- _Prompt_:
Look below for the line containing "pre unavenú pleť". Output it and each remaining line of the entries exactly, and nothing else.

- _Input data_:
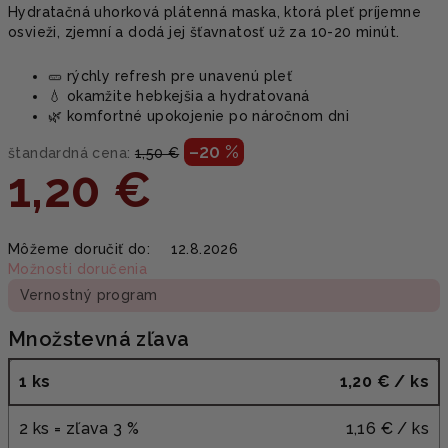
Hydratačná uhorková plátenná maska, ktorá pleť príjemne
osvieži, zjemní a dodá jej šťavnatosť už za 10-20 minút.
🥒 rýchly refresh pre unavenú pleť
💧 okamžite hebkejšia a hydratovaná
🌿 komfortné upokojenie po náročnom dni
–20 %
štandardná cena:
1,50 €
1,20 €
Jednotková
Môžeme doručiť do:
12.8.2026
cena:
Možnosti doručenia
Vernostný program
Množstevná zľava
1 ks
1,20 €
/ ks
2 ks = zľava 3 %
1,16 €
/ ks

- _Result of the exercise_:
🥒 rýchly refresh pre unavenú pleť
💧 okamžite hebkejšia a hydratovaná
🌿 komfortné upokojenie po náročnom dni
–20 %
štandardná cena:
1,50 €
1,20 €
Jednotková
Môžeme doručiť do:
12.8.2026
cena:
Možnosti doručenia
Vernostný program
Množstevná zľava
1 ks
1,20 €
/ ks
2 ks = zľava 3 %
1,16 €
/ ks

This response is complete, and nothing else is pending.